International Journal of Humanities and Social Science

ISSN 2220-8488 (Print), 2221-0989 (Online) 10.30845/ijhss

Human Resources Outsource in Nigeria: Exploiting Organisation ‘Vital Tools’
Adeleke Adegbami, Olajide Makinde, Bolanle Shiyanbade

The study examined the reasons behind the taking up of outsourced/casual jobs by employees and the effects of outsourced/casual jobs on employees. This was with a view to understanding the implications of outsourced/casual employments on human resources development. The population for the study comprised seventy-five outsourced staff drawn from security unit of three randomly selected hospitals.

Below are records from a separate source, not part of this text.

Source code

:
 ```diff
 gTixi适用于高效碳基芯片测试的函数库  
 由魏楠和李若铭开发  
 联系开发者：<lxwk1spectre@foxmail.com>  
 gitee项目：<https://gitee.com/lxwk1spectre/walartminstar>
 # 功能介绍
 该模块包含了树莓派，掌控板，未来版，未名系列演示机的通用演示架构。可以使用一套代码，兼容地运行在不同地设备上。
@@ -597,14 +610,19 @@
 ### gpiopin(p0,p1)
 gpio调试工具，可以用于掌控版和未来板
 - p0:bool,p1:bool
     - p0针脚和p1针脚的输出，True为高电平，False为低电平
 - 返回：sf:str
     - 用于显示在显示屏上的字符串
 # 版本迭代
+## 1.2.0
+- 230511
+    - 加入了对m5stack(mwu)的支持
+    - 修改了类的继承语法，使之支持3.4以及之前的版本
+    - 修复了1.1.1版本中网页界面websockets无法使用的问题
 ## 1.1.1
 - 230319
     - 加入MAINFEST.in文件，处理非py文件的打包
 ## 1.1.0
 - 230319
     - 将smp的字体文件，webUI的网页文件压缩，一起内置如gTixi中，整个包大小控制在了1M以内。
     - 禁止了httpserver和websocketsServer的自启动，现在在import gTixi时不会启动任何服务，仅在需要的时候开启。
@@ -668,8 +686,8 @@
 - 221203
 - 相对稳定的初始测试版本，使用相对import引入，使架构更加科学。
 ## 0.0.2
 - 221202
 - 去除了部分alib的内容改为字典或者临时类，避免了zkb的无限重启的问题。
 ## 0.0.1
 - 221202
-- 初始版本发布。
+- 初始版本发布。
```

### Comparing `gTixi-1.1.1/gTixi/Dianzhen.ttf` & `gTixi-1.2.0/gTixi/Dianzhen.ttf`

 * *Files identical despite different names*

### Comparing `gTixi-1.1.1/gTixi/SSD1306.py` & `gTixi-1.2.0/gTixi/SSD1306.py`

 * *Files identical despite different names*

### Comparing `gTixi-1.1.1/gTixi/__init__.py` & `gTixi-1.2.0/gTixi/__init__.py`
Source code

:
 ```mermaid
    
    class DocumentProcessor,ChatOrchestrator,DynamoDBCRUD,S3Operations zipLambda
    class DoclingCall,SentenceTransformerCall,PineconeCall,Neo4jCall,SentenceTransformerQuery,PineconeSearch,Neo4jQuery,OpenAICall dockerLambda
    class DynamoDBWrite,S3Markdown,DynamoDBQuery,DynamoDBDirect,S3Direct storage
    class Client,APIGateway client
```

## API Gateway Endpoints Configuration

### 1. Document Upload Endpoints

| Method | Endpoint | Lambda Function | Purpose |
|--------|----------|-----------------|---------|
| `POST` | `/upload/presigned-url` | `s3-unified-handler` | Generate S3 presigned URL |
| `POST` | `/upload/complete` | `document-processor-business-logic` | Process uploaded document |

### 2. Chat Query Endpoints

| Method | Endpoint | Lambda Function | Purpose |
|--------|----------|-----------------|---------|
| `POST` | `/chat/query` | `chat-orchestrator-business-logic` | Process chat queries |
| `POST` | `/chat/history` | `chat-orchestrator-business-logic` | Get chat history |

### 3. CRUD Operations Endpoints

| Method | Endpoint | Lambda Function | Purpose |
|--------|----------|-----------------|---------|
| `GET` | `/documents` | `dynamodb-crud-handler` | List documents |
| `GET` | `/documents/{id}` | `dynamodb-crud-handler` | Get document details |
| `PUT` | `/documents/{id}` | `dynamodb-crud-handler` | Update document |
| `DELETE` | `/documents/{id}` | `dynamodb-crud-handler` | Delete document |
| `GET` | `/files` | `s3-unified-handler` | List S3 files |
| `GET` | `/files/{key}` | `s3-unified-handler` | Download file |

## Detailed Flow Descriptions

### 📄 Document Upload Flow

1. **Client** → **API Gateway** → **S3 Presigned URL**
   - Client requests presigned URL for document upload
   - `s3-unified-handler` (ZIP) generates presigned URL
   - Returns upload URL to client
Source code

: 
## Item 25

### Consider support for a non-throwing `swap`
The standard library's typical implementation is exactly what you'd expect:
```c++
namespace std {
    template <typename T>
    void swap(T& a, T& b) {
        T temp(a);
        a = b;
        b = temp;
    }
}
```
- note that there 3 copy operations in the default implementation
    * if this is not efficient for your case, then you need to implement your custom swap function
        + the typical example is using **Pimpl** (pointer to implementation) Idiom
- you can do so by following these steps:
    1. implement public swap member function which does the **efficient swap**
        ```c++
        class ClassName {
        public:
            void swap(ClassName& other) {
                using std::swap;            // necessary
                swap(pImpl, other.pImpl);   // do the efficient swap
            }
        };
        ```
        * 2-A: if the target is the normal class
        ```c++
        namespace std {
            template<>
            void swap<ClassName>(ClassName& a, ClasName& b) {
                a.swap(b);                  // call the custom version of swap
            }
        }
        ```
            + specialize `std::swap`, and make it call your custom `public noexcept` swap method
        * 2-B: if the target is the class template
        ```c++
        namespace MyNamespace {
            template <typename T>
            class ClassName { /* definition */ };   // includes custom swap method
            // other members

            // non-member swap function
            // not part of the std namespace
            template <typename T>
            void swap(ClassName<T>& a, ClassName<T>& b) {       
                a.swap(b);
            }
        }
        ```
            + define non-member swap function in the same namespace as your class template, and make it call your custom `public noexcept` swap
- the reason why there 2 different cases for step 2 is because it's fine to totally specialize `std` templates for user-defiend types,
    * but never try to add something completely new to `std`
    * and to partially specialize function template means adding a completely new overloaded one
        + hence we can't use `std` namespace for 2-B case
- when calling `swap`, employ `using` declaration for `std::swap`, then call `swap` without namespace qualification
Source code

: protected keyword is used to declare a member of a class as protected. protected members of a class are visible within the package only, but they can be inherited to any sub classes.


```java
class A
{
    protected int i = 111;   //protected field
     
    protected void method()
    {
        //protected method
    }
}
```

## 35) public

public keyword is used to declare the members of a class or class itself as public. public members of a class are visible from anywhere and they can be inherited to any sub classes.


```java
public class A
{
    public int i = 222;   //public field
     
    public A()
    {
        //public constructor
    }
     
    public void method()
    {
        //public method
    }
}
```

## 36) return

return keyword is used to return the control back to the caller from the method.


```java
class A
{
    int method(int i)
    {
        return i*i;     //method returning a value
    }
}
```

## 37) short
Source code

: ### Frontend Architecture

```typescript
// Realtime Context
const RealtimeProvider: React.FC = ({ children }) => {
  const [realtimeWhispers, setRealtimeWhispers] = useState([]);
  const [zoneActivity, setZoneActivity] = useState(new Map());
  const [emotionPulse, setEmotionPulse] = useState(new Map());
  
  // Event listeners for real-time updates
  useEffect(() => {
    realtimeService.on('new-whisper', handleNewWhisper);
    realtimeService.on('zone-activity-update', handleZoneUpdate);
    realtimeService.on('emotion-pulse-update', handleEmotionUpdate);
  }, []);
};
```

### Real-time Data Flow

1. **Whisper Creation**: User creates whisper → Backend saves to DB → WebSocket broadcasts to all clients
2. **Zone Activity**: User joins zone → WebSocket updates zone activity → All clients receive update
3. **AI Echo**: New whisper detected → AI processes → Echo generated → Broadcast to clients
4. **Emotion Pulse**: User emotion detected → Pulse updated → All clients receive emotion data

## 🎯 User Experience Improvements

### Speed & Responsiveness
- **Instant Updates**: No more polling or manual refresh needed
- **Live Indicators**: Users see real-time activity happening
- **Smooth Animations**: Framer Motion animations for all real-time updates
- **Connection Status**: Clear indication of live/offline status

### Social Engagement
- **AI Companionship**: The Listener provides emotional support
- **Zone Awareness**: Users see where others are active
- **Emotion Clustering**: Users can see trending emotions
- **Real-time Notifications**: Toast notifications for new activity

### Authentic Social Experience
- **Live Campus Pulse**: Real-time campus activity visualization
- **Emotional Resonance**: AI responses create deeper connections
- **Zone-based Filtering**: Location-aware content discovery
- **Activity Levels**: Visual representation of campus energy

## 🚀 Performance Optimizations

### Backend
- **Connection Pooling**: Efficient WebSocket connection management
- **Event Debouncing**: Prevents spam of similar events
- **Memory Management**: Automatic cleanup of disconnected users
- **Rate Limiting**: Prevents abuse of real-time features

Convenience sampling technique was used to select the respondents who were available and willing to participate in the study. The study utilised primary data which were collected through the use of questionnaire and researchers’ personal observation. The data collected were analysed using descriptive statistics. The findings revealed that ‘unavailability of rewarding jobs’ and the need ‘to keep the body and soul together’(in order for the respondents to be able to put food on their table) are top on the list of the reasons for taking up outsourced jobs by employees. The study further revealed that most of the outsourced employees had tertiary education, were poorly remunerated (with no other fringe benefits, or annual salary increments) and their jobs were stressful and demanding. Identified effects of outsourced jobs included- poor working condition and poor standard of living (such as-lack of good food, good clothes and poor accommodation). Outsourced workers worked for between 11 and 15 hours without being entitled to any form of leave(sick, maternity or annual), had no hope of promotion, conversion or advancement on the job and were not satisfied with the nature of theirjobs.The study concluded thatoutsourced or casual job is a serious threat to Human Resources development and advancement.